— Exercise aim —
Show all lines containing "listed" from the data below.

— Data records —
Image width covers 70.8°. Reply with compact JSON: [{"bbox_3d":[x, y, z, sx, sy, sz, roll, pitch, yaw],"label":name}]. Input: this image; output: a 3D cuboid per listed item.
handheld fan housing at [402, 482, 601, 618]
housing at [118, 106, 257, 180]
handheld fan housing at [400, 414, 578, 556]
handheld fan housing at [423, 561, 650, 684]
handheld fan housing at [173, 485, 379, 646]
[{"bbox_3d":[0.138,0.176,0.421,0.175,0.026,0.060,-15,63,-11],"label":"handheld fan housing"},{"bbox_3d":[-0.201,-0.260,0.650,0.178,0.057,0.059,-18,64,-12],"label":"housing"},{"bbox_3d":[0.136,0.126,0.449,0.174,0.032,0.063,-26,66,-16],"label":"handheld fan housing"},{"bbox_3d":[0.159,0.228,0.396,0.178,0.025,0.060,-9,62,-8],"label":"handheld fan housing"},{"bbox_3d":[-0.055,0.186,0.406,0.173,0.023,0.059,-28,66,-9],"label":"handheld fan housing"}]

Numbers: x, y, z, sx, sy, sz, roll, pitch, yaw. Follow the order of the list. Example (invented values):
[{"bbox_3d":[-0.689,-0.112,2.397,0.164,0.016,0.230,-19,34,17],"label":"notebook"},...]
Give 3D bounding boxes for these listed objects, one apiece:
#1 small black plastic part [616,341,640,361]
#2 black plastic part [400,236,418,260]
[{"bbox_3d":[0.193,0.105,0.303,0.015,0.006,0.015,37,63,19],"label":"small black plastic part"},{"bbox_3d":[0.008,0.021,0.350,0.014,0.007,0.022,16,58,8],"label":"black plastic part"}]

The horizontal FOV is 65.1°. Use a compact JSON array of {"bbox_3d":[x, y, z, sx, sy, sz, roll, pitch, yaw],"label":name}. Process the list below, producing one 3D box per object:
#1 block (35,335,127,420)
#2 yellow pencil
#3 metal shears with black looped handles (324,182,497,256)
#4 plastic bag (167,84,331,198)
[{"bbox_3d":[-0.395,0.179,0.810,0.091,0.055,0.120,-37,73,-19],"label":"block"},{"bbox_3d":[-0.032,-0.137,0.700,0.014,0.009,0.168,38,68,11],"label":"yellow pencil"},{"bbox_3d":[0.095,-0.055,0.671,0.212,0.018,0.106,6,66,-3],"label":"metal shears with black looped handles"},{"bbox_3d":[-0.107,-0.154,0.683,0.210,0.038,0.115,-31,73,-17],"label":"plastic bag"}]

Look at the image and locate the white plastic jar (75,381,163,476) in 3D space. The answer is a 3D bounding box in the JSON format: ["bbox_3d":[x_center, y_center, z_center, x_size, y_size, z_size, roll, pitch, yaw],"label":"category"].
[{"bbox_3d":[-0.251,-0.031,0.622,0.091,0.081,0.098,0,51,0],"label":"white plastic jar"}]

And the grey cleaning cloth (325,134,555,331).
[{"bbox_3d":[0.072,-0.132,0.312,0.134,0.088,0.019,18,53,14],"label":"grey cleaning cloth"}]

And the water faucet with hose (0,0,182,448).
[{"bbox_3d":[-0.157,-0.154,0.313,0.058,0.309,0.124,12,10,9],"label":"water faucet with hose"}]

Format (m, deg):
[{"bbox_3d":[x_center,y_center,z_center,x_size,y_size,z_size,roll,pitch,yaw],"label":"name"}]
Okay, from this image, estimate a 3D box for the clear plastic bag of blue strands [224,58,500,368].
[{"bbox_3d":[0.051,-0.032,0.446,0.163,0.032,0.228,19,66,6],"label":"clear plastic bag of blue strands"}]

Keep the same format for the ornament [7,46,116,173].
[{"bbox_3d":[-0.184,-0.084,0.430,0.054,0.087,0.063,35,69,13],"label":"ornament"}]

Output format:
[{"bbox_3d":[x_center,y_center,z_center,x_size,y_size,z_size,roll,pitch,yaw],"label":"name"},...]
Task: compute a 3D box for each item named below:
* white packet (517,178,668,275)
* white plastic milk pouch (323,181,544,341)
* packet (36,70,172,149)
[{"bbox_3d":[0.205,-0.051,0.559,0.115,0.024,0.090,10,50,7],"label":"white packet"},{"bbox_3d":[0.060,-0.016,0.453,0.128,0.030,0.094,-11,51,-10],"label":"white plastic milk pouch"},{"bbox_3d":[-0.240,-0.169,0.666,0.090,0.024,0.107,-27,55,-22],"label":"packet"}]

— Output of the task —
Image width covers 70.8°. Reply with compact JSON: [{"bbox_3d":[x, y, z, sx, sy, sz, roll, pitch, yaw],"label":name}]. Input: this image; output: a 3D cuboid per listed item.
Give 3D bounding boxes for these listed objects, one apiece:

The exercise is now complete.